Absolute top tier DAC for standard res Redbook CD


Hi All.

Putting together a reference level system.
My Source is predominantly standard 16/44 played from a MacMini using iTunes and Amarra. Some of my music is purchased from iTunes and the rest is ripped from standard CD's.
For my tastes in music, my high def catalogues are still limited; so Redbook 16/44 will be my primary source for quite some time.

I'm not spending DCS or MSB money. But $15-20k retail is not out of the question.

Upsampling vs non-upsampling?
USB input vs SPDIF?

All opinions welcome.

And I know I need to hear them, but getting these ultra $$$ DAC's into your house for an audition ain't easy.

Looking for musical, emotional, engaging, accurate , with great dimension. Not looking for analytical and sterile.
mattnshilp
Not to steal or break the thread.. but MQA is a wholesale attempt to lock in all recording to a patented standard of dubious value by a small company looking to cash in. The notion that it is a ’wonderful improvement’ is all marketing hype. Yeah it might do something, but that something comes at a big price. Both in cost monopoly of control, and in digital rights management.
If you love the idea of one company holding your music hostage and which can make you jump through hoops from now until crack of doom for a trivial or non-existent benefit.. Then yeah go for MQA.
If you shudder at some doofus controlling music distribution from now on. Well you get my drift.

I just bought a new Marantz SA-10. It does not have MQA but had a sound good as anything ever made. I think MQA is a flash in the collective pan which I can only hope dies a lonely death. Regardless of the hype and noise being generated of late.

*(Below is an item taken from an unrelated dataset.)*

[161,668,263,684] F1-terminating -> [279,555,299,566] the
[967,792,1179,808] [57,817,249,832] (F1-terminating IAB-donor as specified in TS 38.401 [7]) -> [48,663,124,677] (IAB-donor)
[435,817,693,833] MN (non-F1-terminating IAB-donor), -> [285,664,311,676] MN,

Pardon my excursion onto other matters than this thread..
@beewax 

+1 I agree. My strategy if I were to try to put some methodology to the task would be to

1) go for the most jitter immune, cleanest,  lowest distortion and highest SNR DAC available. This would obviously be a new DAC within the last year or two. It might be too lean and analytical for the desired goal of “musicality” and engagement tie tapping but you start with the bare truth and a reference signal.
2) Get the most resolving SS power amp - Benchmark ABH2 looks impressive. Again the power amp should be powerful and transparent - a Bryston, Pass Labs, Krell - there are plenty of choices.
3)  Roll preamps and roll preamp tubes until you find the desired sound. 

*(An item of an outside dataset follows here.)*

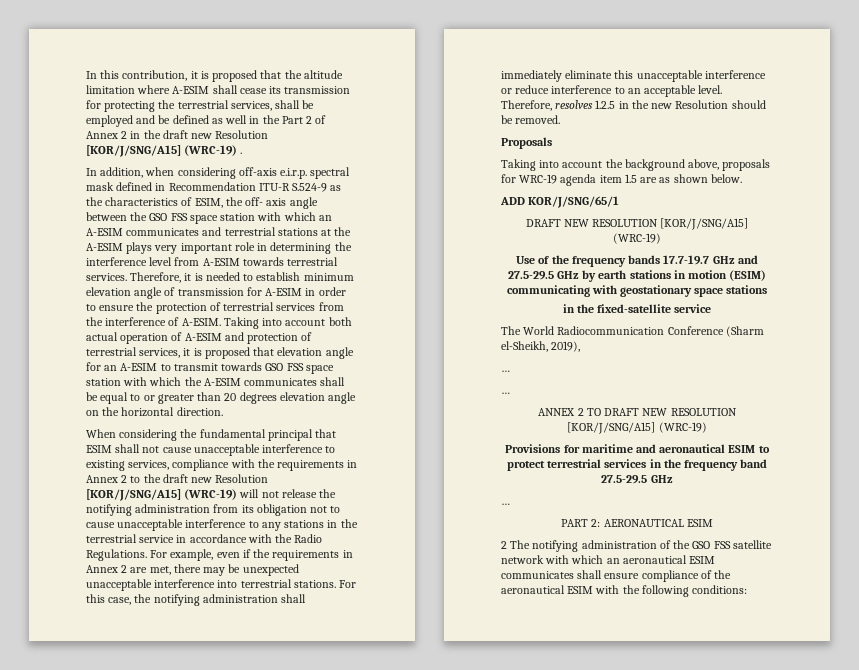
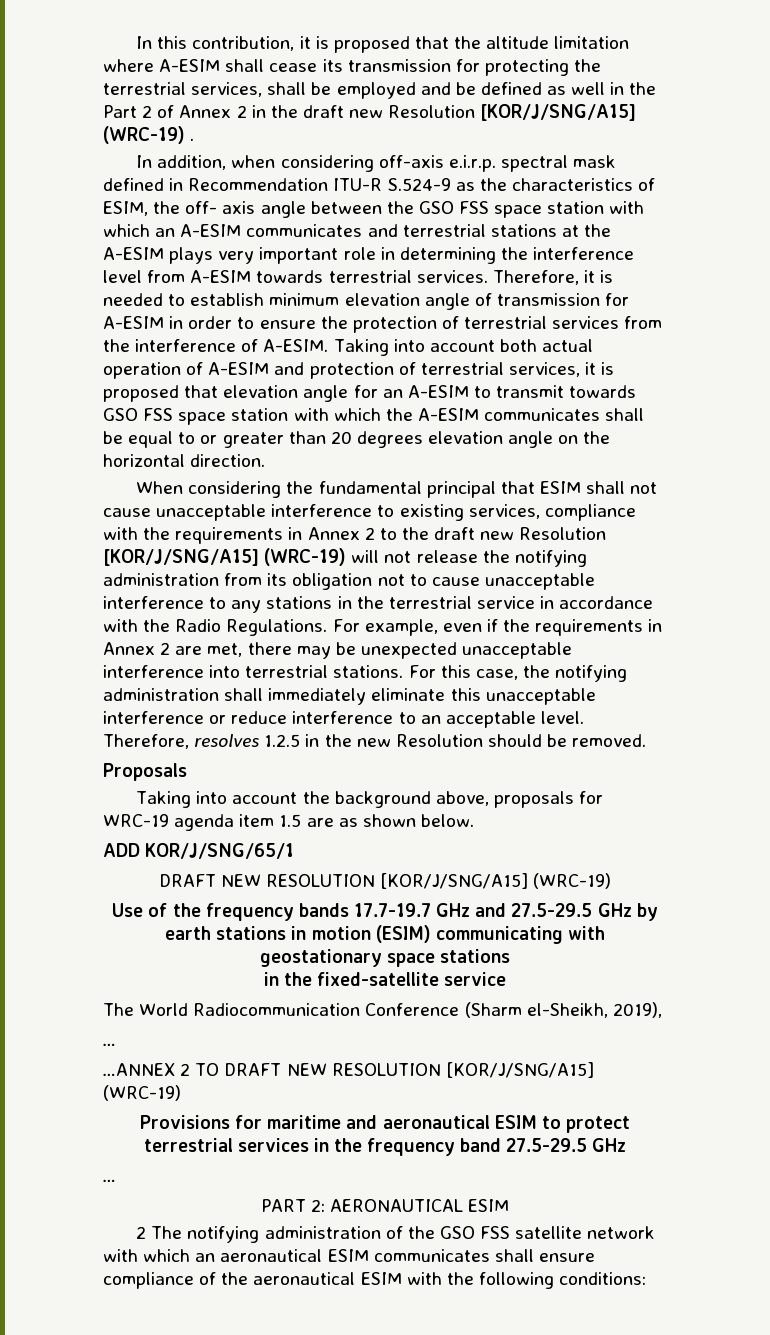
[501,392,510,394] [538,408,576,416] … // ANNEX -> [103,1063,175,1076] …ANNEX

I think the strategy of using using every component (DAC, Preamp and power amp) to ALL create or add musical warmth is a never ending uncontrolled dog’s breakfast. 

Another alternative would be to stick with one manufacturer - go all ARC for example - at least there is a good chance that the equipment has synergy to begin with,
+1 @beewax   


I agree. I would suggest to use the cleanest high performance DAC I could find for the most resolving line level source signal and then use a tube preamp and roll tubes to taste for the musical taste. This approach is much more flexible. Buying a DAC with tubes built in is kind of limiting or restricting yourself...
This is what Delta Sigma/Mash did when it was first released back in 1990 and still does now to Redbook PCM conversion, it gives a facsimile of the real thing, where R2R Multibit is bit perfect.

I would have to disagree.  It's poor digital filtering that causes this, not Delta-Sigma.  My Delta-Sigma sounds a lot like an R2R.  My last DAC was an R2R.  My latest is Delta-Sigma. It beats my previous R2R.

Steve N .

Empirical Audio

@toetapaudio 
Not all Class D should be described in this way
My comments were limited to "the Class D amplification I have owned"  or specifically, a pair of monos using Ncore NC1200 modules and matching SMPS.